Wednesday, May 16, 2007

Curator for a Day

The PMA’s membership discussion board posed the following irresistible question a little while back:

If you could curate one exhibition in your life what would it be? Any artist(s), any subject, any location (hopefully it would be the PMA), any amount of money!

Inside every art lover yearns a curator longing to be free, and I’m no exception. All those lovely “anys” went straight to my heart, leaving my head slightly behind. I finally got my brain to catch up and posted the following response:

If I were Art King of the World, here’s my show of shows:

Transatlanticism: Romanticism Across the Waters

Transatlanticism investigates the interplay of Romantic art between America and Europe from the early 19th century to the present day. Featuring the greatest Romantic artists of all time, all facets of Romanticism are explored, including:

*The Terrible and the Sublime: Taking Edmund Burke’s dual characterization of Romanticism as part terrible, i.e., exploring our deepest psychological fears and secrets, and part sublime, especially in views of the Romantic landscape, as a point of departure, this section splits up into two rooms. The first room showcases the grand European landscapes of Caspar David Friedrich in all their lonely grandeur as well as the beautiful British nature scenes of J.M.W. Turner and John Constable. The sublime American landscapes of Thomas Cole, Frederic Church, and other members of The Hudson River School accompany and respond to their European cousins. Works by William Blake and Henry Fuseli demonstrate the terrible side of the Romantic equation from a European perspective, while Albert Pinkham Ryder’s dark, mysterious works match them from an American view. Jackson Pollock’s modern drip paintings and early Freudian-inspired works present a modern psychological perspective to this Romantic exploration of the psyche. {Friedrich's Wanderer Above the Sea of Fog appears above.}

*Neo-Classicism: Cole’s The Course of Empire series illustrates the American fascination with, in Lord Byron’s words, “the grandeur that was Greece, and the glory that was Rome.” Turner’s watercolors of the ruins of Italy present the European fascination with ancient days of Rome as The Elgin Marbles lining the hallway to this room testify to the continued awe of Grecian art and society.
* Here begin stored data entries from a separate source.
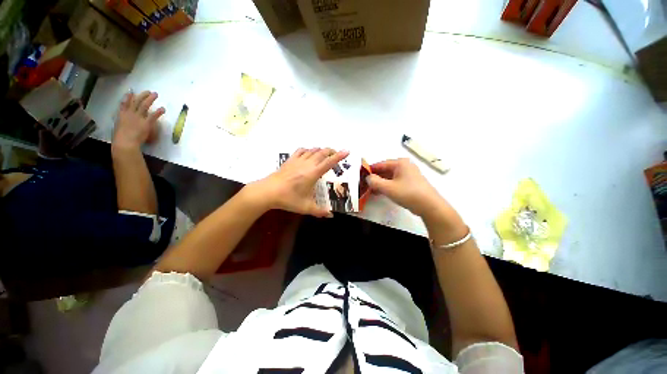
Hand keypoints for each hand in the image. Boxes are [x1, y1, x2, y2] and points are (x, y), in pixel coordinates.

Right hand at [112, 91, 164, 150]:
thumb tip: (126, 123)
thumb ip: (123, 123)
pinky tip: (163, 108)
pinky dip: (158, 111)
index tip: (131, 92)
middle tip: (148, 91)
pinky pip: (153, 116)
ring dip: (150, 99)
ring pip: (144, 105)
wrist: (125, 142)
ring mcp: (138, 117)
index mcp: (121, 115)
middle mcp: (129, 114)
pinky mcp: (146, 123)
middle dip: (142, 95)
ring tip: (155, 94)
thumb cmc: (121, 139)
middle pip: (136, 102)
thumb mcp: (119, 128)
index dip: (128, 97)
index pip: (124, 104)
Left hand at [249, 148, 348, 217]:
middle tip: (337, 154)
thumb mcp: (306, 207)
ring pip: (313, 150)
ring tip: (325, 155)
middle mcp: (307, 164)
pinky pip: (301, 150)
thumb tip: (331, 215)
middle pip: (322, 153)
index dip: (339, 156)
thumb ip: (319, 211)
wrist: (268, 192)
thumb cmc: (288, 199)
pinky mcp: (290, 160)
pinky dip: (308, 150)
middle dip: (332, 151)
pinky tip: (309, 153)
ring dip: (321, 150)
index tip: (347, 151)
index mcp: (313, 173)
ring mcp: (298, 160)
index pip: (329, 162)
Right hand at [367, 158, 445, 217]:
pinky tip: (380, 192)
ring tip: (371, 190)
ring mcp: (408, 174)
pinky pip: (395, 182)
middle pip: (385, 170)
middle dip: (375, 177)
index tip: (361, 176)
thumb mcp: (388, 188)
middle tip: (365, 184)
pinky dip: (387, 186)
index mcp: (400, 163)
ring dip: (380, 183)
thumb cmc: (408, 193)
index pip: (380, 164)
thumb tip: (368, 178)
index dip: (370, 170)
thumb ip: (374, 182)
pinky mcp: (411, 183)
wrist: (429, 206)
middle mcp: (405, 166)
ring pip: (390, 177)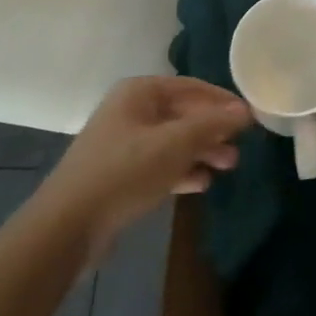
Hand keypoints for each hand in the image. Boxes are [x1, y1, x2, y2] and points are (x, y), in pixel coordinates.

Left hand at [41, 77, 251, 251]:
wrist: (66, 228)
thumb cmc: (124, 171)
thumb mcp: (175, 144)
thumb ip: (212, 124)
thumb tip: (245, 111)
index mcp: (139, 92)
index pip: (191, 87)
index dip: (222, 101)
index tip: (250, 116)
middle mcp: (131, 111)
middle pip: (183, 114)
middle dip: (213, 130)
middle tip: (241, 146)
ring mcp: (123, 144)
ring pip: (173, 141)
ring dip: (201, 152)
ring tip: (229, 166)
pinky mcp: (120, 175)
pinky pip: (160, 165)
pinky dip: (182, 170)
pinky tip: (202, 183)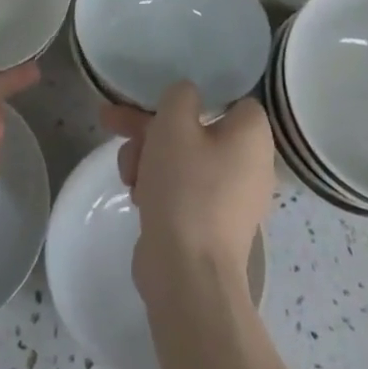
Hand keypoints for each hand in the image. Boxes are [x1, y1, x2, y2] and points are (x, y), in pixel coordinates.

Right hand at [101, 82, 275, 294]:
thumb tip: (187, 97)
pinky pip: (183, 189)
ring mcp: (231, 198)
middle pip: (195, 128)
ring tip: (127, 172)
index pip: (230, 97)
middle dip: (151, 127)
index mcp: (253, 135)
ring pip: (183, 158)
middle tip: (114, 121)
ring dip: (148, 156)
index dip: (195, 94)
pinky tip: (135, 194)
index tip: (164, 98)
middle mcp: (250, 164)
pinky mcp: (210, 224)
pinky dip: (158, 185)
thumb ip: (180, 95)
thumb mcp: (174, 123)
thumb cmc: (186, 187)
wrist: (186, 274)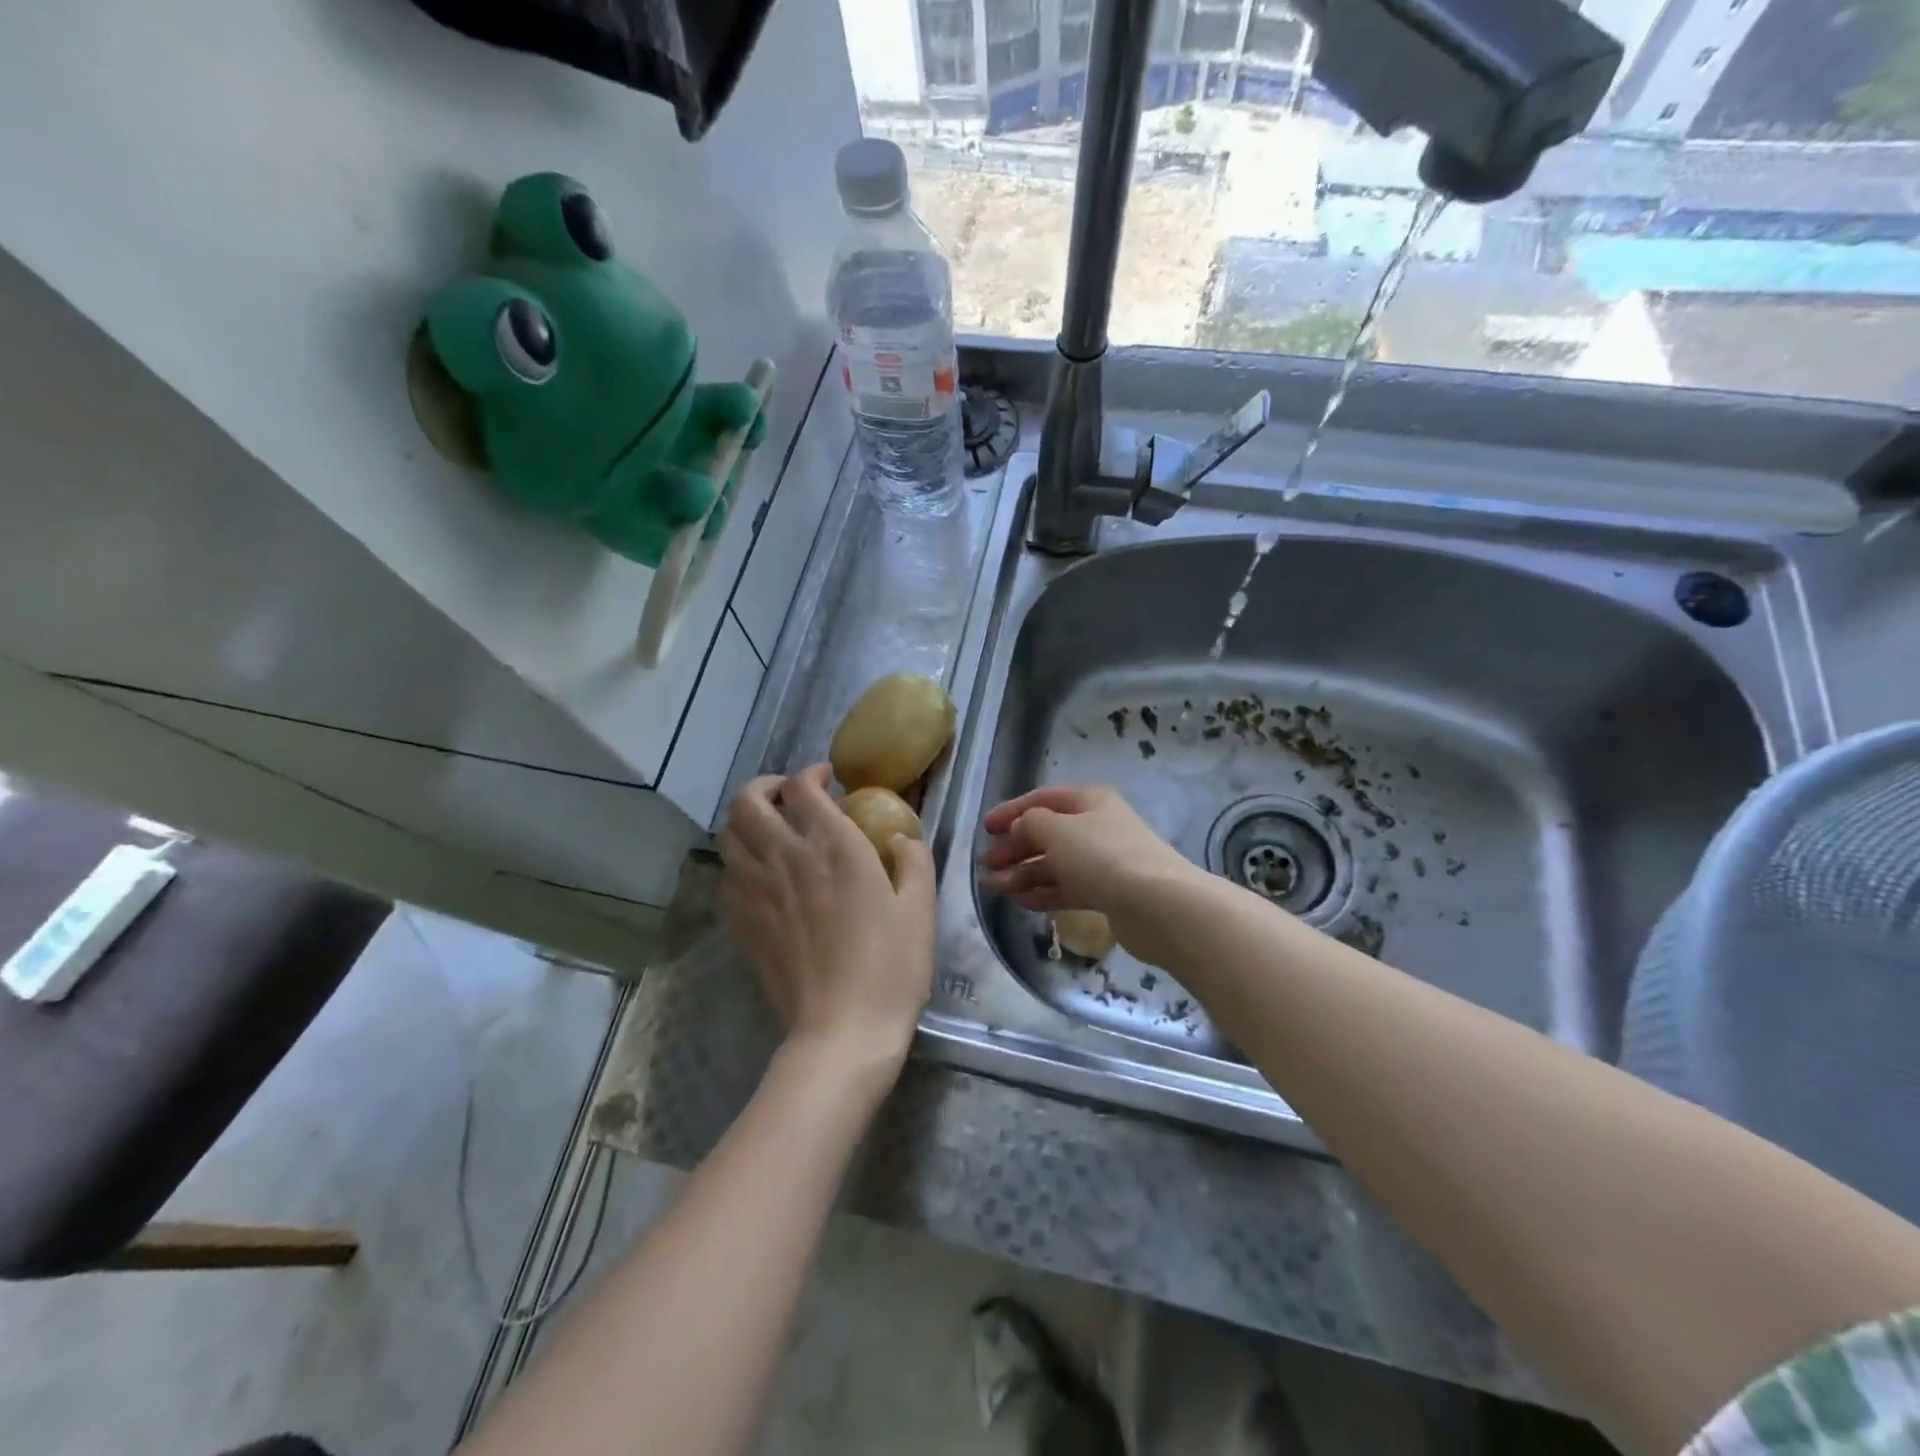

*Cult of Personality: Works of Jacques-Louis David from the French Revolution, including his famous Oath of the Horatii, Death of Socrates, and portrait of Napoleon, represent Romantic attempts at the cult of personality through propaganda that mirror the heroic representations of American figures such as George Washington and Benjamin Franklin, including Emanuel Gottlieb Leutze’s Washington Crossing the Delaware. Even earlier works, such as the Ditchley portrait of Queen Elizabeth I standing triumphant on a map of the world, harken to such modern images of consolidation of power as Leni Riefenstahl’s films for Adolf Hitler’s Nazi regime and George W. Bush’s stage-managed aircraft landing and “Mission Accomplished” speech. Robert Rauschenberg’s Retroactive, featuring an image of President John F. Kennedy, and photographs of Lady Diana Spencer provide other modern examples.

*Freedom: Eugene Delacroix’s Liberty Leading the People leads the way into this section showing the people-powered movements of the 19th century that have inspired all progressive movements since. American individualism rising from this tide of freedom finds expression in Thomas EakinsThe Gross Clinic and other portraits celebrating achievement in science. Vincent Van Gogh’s uncommon depictions of common people such as farmers and sowers add an Impressionist and Post-Impressionist perspective.

The exhibit catalog features essays tracing the philosophical roots of Romanticism from German philosophers such as Immanuel Kant to the English Romantic Poets such as Samuel Taylor Coleridge to the American Transcendentalists Ralph Waldo Emerson and Henry David Thoreau as well as other topics of interchange and influence.

Just write me a blank check and get out of my way and I’ll have it ready for you in no time. I already have an idea for the gift shop: Death Cab for Cutie’s 2003 album titled, of course, Transatlanticism . I’m also working on an Elgin Marbles paperweight, so you can take it home with you—just like Lord Elgin!